Naniwa Chosera 10,000

I still think the Naniwa Chosera 10,000 is a great finishing stone for all the reasons discussed in an earlier post but unfortunately it developed a large crack across the lower area after drying from a sharpening session. Fortunately, the loose area cleanly separated with a light tap with a chisel. I epoxied it in place with System Three T-88 and flattened both faces. The top face is uninterrupted and the stone works fine.

Naniwa Chosera 10,000

So what happened?

Over months of using the stone, I had gravitated to a soaking time of 15 minutes before use, though never longer. Searching the internet produces different recommendations from knowledgeable dealers and users: 15 minutes, at least 10 minutes, 5-10 minutes, no longer than 5 minutes, and some suggest no soaking at all. Everyone agrees that the magnesia binder, which contributes to the excellent feel of these stones in use, will not withstand prolonged soaking. There is also no doubt that the stone should be allowed to air dry slowly and evenly, which I did consistently. There are reports online of hairline cracks and major splits like the one in my stone.

The stone certainly absorbs water and so does not work as nicely in a splash-and-go mode as does a Shapton. As a practical matter, I found that soaking it for, say, 5 minutes is not much better than not soaking at all – it still pretty quickly drinks in the little puddle of water placed on it. This happens a bit slower after a brief presoak but also slows down during the sharpening session even without a presoak.

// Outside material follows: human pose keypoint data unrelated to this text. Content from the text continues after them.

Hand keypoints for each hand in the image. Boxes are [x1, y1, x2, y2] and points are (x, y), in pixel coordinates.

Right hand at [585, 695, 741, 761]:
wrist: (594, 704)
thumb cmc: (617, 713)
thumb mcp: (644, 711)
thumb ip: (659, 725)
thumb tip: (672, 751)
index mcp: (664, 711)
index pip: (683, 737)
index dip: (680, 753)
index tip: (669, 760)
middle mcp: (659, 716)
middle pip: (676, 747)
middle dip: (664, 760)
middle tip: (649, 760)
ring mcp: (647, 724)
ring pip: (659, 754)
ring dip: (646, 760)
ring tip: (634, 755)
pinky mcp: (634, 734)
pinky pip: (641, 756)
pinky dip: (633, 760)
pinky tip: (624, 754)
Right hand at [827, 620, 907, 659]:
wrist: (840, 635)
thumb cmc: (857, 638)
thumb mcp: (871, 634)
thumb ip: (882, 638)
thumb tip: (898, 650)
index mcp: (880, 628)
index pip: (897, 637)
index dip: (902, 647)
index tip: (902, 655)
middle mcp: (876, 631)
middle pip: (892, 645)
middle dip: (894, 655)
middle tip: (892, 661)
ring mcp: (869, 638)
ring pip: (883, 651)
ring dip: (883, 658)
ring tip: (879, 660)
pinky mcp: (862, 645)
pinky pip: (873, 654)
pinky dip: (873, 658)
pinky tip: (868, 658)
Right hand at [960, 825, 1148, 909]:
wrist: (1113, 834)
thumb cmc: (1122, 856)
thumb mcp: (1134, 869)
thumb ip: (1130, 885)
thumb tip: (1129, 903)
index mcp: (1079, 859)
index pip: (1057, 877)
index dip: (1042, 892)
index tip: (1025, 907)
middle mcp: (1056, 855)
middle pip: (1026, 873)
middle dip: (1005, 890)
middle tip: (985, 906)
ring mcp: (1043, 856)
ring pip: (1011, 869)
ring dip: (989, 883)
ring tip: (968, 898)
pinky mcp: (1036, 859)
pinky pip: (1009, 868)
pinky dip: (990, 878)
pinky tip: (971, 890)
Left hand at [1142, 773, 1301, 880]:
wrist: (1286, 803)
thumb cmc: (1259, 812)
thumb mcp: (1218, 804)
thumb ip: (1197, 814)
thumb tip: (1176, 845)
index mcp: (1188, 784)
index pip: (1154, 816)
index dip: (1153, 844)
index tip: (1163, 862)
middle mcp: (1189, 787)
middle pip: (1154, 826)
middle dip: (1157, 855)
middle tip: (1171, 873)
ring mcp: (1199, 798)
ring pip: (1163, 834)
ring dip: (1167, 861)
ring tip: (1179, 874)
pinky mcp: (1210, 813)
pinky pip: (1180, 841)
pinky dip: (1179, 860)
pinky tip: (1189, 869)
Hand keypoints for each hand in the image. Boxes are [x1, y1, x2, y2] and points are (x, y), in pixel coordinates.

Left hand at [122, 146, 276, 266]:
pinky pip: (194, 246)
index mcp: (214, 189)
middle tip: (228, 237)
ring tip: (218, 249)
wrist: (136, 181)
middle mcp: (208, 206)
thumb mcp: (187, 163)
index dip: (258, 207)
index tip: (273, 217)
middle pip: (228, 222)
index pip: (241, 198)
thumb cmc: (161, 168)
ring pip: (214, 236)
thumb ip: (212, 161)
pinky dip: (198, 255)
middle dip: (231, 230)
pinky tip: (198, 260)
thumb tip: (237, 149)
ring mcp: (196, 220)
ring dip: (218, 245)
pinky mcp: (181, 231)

So, to play it safe and practical, I no longer presoak the stone. I just puddle some water on the surface and work from there, adjusting as necessary. This works out just fine. It’s still a very cool stone to sharpen on and produces excellent results, but I just wanted to give readers a heads up on the potential for cracking and how I chose to deal with it.

By the way, Naniwa now sells the Chosera line as the “Professional Series.”